Battery Deal with Tesla Cut From $2.9 B to $7,386; Stock at 296x Forward Earnings
South Korean battery materials supplier L&F slashed the projected value of its 2023 Tesla deal from $2.9 billion to just $7,386, signaling potential volatility in Tesla’s raw-material costs and supply chain. Tesla’s stock trades at 296 times forward earnings after a 28% year-to-date gain, reflecting divided analyst views on its stretched valuation.
1. Premarket Weakness Signals Potential Pullback
In early Monday trading, Tesla shares opened lower, reflecting a 2% slide in premarket activity that leaves the stock on pace for its first weekly loss in six weeks. Volume in electronic trading was roughly 30% above the 30-day average, suggesting institutional participants are taking profits after a nearly 28% gain year to date. Analysts note that this pullback has coincided with softer demand indicators in China, where December vehicle registrations fell 5% month-on-month, and with broader technology sector underperformance in Asia and Europe.
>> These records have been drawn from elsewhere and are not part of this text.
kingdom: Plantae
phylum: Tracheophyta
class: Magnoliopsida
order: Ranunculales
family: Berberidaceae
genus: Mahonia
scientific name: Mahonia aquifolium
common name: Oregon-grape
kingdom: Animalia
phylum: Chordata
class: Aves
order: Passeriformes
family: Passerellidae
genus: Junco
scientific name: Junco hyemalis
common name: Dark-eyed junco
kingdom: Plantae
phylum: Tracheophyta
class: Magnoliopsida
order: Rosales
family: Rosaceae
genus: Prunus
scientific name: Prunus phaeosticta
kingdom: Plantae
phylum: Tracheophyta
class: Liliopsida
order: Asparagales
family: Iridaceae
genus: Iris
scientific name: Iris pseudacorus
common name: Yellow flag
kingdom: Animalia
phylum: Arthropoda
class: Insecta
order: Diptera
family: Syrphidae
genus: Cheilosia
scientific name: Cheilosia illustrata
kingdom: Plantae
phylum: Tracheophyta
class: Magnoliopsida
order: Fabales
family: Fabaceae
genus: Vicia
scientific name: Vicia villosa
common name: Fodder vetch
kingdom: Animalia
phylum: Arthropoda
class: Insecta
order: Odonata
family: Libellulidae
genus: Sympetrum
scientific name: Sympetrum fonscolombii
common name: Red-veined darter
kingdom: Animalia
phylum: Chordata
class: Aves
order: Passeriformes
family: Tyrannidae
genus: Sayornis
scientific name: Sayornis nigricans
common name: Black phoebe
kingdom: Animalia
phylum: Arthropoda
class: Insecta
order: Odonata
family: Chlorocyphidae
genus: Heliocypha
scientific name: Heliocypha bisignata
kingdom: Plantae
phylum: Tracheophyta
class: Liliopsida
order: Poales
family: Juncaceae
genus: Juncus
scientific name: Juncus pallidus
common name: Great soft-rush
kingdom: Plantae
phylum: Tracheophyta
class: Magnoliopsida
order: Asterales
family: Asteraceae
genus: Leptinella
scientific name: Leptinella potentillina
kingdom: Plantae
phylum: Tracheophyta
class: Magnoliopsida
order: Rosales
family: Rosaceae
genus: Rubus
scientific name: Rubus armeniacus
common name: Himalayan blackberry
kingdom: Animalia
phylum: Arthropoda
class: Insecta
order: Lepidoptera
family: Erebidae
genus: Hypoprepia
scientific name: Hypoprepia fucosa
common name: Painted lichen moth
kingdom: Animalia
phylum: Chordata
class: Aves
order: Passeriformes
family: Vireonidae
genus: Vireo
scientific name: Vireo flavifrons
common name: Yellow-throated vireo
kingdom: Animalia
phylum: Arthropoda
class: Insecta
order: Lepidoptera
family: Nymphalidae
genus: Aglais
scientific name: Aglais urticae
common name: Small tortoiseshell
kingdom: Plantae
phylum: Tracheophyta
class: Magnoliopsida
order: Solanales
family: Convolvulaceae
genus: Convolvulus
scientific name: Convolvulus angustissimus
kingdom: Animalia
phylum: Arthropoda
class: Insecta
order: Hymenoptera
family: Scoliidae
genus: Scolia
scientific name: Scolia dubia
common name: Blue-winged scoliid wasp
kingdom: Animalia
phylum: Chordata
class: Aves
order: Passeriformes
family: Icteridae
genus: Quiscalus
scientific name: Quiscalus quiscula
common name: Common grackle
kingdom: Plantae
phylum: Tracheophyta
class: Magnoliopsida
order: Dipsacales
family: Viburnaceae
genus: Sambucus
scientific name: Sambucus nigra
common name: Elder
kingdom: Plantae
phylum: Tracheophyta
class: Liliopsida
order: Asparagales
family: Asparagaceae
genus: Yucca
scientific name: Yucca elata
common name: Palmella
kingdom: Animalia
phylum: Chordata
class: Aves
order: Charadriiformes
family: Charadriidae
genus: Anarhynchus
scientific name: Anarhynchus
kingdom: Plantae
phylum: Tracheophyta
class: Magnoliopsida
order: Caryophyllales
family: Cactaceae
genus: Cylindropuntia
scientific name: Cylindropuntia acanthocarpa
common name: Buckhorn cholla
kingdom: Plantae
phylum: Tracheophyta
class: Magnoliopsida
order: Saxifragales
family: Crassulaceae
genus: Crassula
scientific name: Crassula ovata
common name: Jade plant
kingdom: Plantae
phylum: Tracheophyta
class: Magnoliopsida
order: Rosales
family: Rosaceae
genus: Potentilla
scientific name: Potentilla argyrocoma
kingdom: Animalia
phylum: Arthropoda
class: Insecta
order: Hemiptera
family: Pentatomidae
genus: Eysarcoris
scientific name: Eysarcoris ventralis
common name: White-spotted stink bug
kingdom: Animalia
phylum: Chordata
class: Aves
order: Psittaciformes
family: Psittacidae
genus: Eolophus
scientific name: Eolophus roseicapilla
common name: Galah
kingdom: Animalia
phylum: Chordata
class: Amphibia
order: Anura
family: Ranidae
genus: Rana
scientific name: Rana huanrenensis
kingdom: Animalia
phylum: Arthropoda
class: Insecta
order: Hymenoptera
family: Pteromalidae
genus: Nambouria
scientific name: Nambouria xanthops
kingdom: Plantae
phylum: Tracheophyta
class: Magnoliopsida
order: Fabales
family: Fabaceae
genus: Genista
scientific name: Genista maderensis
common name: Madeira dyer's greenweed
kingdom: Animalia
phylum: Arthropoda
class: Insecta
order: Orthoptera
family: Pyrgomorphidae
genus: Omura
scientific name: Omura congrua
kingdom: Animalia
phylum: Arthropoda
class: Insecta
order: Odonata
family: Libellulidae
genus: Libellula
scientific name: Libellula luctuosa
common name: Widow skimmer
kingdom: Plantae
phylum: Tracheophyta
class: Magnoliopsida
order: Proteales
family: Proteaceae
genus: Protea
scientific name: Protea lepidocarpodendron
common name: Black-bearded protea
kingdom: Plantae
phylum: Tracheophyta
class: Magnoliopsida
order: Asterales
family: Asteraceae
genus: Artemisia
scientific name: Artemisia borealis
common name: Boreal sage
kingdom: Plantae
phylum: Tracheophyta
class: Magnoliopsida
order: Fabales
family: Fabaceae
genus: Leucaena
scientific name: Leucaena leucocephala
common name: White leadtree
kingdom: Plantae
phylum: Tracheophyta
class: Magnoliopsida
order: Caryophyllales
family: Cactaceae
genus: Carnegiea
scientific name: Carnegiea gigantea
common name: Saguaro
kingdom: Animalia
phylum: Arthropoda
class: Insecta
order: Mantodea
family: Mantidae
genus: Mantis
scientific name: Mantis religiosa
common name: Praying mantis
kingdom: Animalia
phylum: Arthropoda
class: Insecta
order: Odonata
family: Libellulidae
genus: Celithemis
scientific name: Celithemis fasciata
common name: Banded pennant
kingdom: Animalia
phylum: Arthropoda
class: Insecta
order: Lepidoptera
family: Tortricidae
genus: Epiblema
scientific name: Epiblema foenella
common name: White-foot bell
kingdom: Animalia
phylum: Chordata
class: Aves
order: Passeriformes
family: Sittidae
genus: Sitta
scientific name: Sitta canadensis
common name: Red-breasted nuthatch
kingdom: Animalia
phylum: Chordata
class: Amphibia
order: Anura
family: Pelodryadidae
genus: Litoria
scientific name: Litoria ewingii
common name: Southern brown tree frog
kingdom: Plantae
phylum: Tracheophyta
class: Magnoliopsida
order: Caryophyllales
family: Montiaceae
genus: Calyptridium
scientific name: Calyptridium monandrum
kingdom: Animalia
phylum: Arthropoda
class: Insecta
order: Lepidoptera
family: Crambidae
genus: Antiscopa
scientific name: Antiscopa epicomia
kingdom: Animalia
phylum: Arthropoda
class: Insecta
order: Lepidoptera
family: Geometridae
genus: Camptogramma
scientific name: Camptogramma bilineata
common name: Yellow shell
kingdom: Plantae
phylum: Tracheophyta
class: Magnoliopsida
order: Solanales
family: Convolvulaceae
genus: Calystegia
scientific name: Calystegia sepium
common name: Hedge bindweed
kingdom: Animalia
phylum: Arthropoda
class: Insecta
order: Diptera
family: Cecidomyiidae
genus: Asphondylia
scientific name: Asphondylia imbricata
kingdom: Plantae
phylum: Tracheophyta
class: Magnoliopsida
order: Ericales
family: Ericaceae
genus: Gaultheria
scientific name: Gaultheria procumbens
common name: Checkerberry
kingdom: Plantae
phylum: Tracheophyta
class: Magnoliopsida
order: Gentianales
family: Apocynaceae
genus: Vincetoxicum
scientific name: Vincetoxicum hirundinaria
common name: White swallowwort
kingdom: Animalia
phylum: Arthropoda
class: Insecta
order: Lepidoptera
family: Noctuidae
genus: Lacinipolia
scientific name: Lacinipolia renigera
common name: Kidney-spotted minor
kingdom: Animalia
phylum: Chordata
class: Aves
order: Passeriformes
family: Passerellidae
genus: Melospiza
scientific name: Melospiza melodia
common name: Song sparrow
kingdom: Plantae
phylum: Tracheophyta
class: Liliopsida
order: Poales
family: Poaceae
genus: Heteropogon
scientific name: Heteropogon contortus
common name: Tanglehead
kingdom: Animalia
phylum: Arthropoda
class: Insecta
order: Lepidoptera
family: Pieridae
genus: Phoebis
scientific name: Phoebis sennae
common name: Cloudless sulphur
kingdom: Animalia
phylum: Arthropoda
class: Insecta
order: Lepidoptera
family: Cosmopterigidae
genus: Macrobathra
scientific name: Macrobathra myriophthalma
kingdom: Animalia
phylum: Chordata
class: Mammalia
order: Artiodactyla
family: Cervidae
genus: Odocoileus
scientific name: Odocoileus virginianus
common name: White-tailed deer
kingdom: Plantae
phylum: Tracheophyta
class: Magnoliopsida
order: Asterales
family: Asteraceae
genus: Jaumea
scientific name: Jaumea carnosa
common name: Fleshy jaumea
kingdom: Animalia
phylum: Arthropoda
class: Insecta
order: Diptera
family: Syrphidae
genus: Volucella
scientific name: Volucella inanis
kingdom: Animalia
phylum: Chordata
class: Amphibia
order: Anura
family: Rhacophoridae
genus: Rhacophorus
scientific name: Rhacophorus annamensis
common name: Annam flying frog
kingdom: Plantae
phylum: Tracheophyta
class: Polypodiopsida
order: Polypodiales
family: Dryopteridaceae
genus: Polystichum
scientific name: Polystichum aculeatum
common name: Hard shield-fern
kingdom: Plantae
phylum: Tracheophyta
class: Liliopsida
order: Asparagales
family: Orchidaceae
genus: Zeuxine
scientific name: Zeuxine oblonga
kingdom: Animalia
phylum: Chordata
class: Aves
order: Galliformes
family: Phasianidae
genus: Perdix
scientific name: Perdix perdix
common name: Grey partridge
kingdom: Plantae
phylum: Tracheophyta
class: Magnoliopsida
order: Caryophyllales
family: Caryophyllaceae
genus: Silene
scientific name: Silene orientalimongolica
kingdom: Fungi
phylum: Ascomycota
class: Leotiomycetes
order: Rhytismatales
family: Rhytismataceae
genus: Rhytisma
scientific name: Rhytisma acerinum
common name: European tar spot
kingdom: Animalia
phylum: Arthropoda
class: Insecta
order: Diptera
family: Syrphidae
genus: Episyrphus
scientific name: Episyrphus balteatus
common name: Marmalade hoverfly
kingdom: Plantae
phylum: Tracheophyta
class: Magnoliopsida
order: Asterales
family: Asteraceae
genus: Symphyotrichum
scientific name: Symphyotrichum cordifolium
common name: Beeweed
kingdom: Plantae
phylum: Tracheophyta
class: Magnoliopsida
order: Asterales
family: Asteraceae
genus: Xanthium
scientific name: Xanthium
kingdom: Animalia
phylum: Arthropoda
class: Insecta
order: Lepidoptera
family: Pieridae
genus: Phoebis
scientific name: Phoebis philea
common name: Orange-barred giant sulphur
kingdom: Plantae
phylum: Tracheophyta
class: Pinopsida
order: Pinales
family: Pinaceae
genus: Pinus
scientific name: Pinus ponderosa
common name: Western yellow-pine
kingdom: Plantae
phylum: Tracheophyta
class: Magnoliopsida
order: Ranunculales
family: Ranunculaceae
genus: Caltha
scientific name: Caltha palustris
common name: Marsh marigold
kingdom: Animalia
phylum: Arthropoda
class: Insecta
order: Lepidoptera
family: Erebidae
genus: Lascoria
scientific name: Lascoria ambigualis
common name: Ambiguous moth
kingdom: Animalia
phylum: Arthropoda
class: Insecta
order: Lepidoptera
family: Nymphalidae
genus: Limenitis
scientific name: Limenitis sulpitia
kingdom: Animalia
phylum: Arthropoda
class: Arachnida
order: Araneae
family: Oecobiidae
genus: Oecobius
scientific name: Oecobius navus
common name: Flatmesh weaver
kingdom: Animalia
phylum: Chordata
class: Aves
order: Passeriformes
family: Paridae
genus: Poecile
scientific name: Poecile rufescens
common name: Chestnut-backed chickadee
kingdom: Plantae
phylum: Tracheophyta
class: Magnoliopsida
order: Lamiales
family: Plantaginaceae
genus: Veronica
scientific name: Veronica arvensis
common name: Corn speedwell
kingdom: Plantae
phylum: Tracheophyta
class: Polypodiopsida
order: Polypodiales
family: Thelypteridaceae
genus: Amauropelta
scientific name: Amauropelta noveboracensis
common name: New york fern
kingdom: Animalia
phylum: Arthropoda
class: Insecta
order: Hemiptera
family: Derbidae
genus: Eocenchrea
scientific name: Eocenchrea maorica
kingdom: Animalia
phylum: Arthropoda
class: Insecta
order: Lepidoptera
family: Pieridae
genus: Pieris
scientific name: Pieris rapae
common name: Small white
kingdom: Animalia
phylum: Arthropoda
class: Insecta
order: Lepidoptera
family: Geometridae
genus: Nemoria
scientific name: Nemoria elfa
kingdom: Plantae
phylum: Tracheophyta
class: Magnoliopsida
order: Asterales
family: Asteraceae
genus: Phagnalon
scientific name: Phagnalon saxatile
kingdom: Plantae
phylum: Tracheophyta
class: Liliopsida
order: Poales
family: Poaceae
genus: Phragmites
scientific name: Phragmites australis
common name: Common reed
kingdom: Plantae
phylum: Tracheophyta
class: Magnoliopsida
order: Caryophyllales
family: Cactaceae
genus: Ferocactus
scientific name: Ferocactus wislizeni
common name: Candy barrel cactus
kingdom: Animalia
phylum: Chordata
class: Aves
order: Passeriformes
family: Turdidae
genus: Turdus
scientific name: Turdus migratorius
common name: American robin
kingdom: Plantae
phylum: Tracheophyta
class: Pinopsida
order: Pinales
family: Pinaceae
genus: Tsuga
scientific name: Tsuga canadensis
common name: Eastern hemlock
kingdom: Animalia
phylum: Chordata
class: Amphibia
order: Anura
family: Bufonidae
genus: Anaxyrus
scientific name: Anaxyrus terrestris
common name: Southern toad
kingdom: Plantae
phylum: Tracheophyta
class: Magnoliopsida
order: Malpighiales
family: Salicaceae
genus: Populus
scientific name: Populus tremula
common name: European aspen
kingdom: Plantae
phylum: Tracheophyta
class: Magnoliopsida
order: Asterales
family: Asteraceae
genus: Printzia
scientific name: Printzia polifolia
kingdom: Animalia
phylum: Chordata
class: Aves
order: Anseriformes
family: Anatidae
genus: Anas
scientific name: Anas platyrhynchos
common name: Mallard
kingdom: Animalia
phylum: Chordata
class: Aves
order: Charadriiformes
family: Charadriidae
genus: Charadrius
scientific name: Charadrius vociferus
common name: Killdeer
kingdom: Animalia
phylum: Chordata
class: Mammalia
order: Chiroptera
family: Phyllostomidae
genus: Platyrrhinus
2. Tesla's Expansion of Robotaxi and Humanoid Ambitions
Beyond electric vehicles, Tesla has made strides in its autonomous offerings. The company deployed 100 full self-driving robotaxis in select U.S. markets in November, serving over 10,000 rides in the first month of testing. CEO Elon Musk has set a production target of 50,000 robotaxis for calendar year 2026 and reiterated plans to ramp humanoid robot output to 20,000 units next year. These initiatives account for nearly 15% of R&D spending in the September quarter, indicating Tesla’s push to diversify revenue streams away from traditional vehicle sales.
3. Stock Performance and Valuation Debate
Tesla’s share price has outpaced most auto manufacturers, climbing approximately 17% over the past 12 months versus a 55% gain at its largest U.S. rival and flat performance at others. Yet the stock trades at nearly 300 times forward earnings estimates, compared with an average multiple of 20 in the S&P 500. Bullish investors point to a $2.6 trillion addressable market in autonomous mobility and robotics by 2030, while skeptics warn that production bottlenecks and regulatory scrutiny could weigh on profit margins, currently near 17% on vehicle sales.
4. Elon Musk's Wealth Surge Highlights Company Growth
Data from the Bloomberg Billionaires Index shows CEO Elon Musk added $205 billion to his net worth in 2025, bringing his total wealth to $638 billion. This increase surpasses the combined gains of the top two executives at a leading search company. The spike in personal wealth has been driven largely by Tesla’s market capitalization, which has more than doubled over the past three years. Musk’s stock option exercises this year generated proceeds exceeding $10 billion, of which he reportedly reinvested over 30% back into company shares.